Virgin
- Born: 25 March 1905 Galatina, Kingdom of Italy
- Died: 8 February 1991 (aged 85) Rome, Italy
- Venerated in: Roman Catholic Church
- Beatified: 25 June 2023, Piazza Giovanni XXIII, Lecce, Italy by Cardinal Marcello Semeraro
- Feast: 8 February

= Elisabetta Martinez =

Italian Religious and Founderh

Elisabetta "Elisa" Martinez DML (25 March 1905 – 8 February 1991) was an Italian Catholic nun and founder of the congregation of the Daughters of Saint Mary of Leuca. She was beatified on June 25, 2023 in Lecce.

== Early life ==
Born in Galatina, Kingdom of Italy, on March 25, 1905, she was the eldest of eight children of Giacomo Martinez and Francesca Rizzelli.

She grew up in a Catholic family thanks to her mother. Her father, however, disagreed about her initiation into the Catholic faith, but she was baptized with her consent on April 16, 1905, in the Parish of the Holy Apostles Peter and Paul, in Galatina. Despite disagreements with his father, in April 1928 she entered religious life, choosing the Congregation of Our Lady of Charity of the Good Shepherd. After her admission, she moved to the house of the congregation, located in Chieti, in April 1928. On September 29 of the same year, she was admitted to the religious habit. On September 29 of the following year, she made her first profession of vows, taking the religious name of Lucia. However, due to a severe lung infection, she had to leave the institute.

On March 20, 1938, with the help of the parish priest of Miggiano, Father Luigi Cosi, and with the consent of the bishop of Ugento, Giuseppe Ruotolo, she founded the Pious Union of Sisters of the Immaculate Conception. On August 15, 1941, the union was recognized as an institute. However, she decided to rename it the congregation of the Daughters of St. Mary of Leuca, thus honoring of the Marian shrine in the city of Leuca.

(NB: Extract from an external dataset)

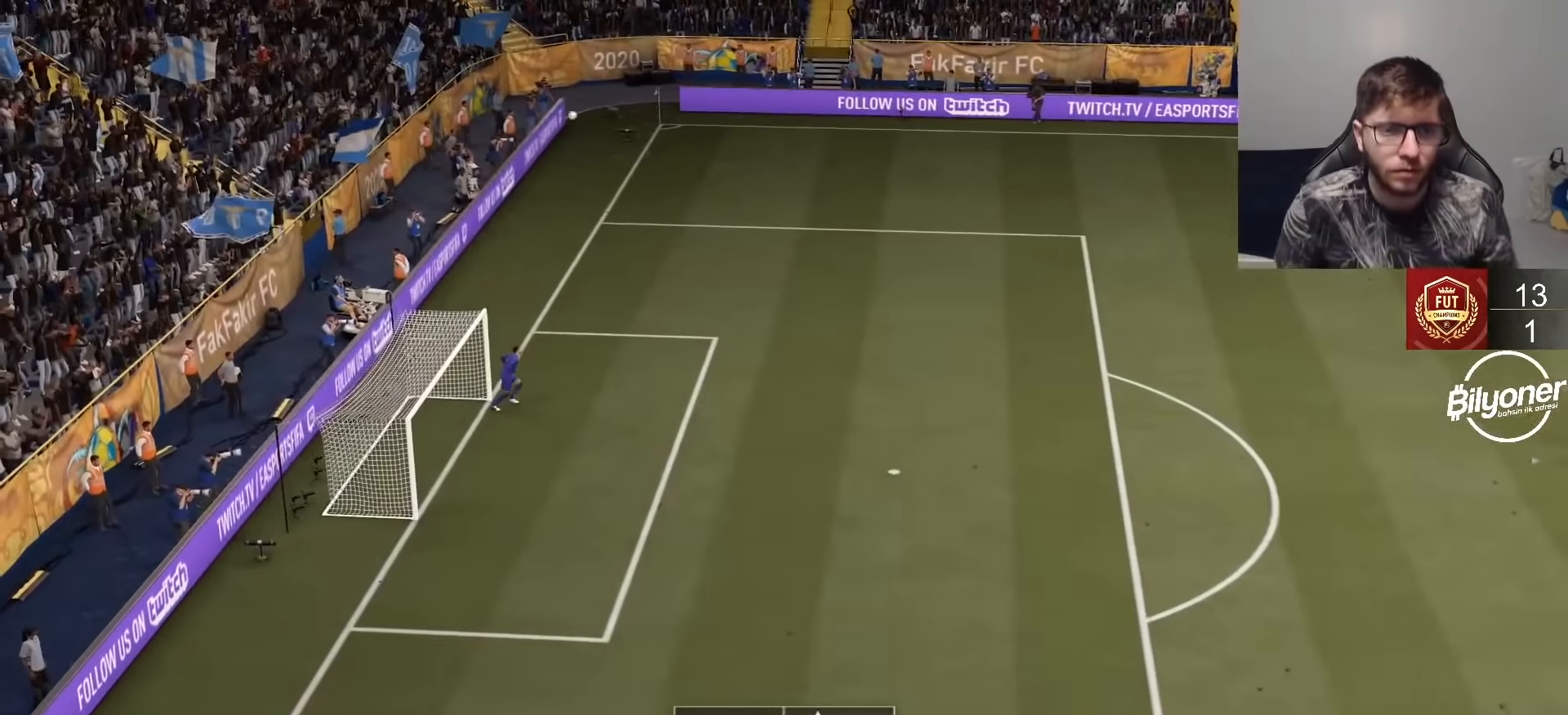
{"buttons": ["R2"], "left_stick": "up-right", "right_stick": "center", "events": [[183, "L2", "down"], [183, "R2", "down"], [200, "left_stick", "up-right"], [250, "L2", "up"], [366, "L1", "down"], [466, "L1", "up"]]}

In later years, Elisabetta toured throughout Italy and abroad, thus strengthening her congregation and resisting trials and slander. She worked as Superior General for most of her life, resigning in 1987. She died in the general house of the Daughters of St. Mary of Leuca, located in Rome, on February 8, 1991. Her remains currently rest in the General House on Via Tiberina, Rome.

== Beatification ==
The process of her beatification began on July 29, 2016, in the Diocese of Leuca. The Roman phase of the trial began on September 14, 2018. On April 20, 2021, the Peculiar Congress of Theological Consultors obtained a positive result for the cause, followed by the approval of the Plenary Assembly of member Cardinals and Bishops of the Dicastery for the Causes of Saints on September 28, 2021. On October 13, 2021, Pope Francis issued the decree recognizing Martinez's heroic virtues. On February 23, 2023, a miracle attributed to her intercession was recognized.

Her beatification took place on June 25, 2023. The ceremony was presided over by Cardinal Marcello Semeraro in Piazza Giovanni XXIII, in front of the Sanctuary of Santa Maria de Leuca.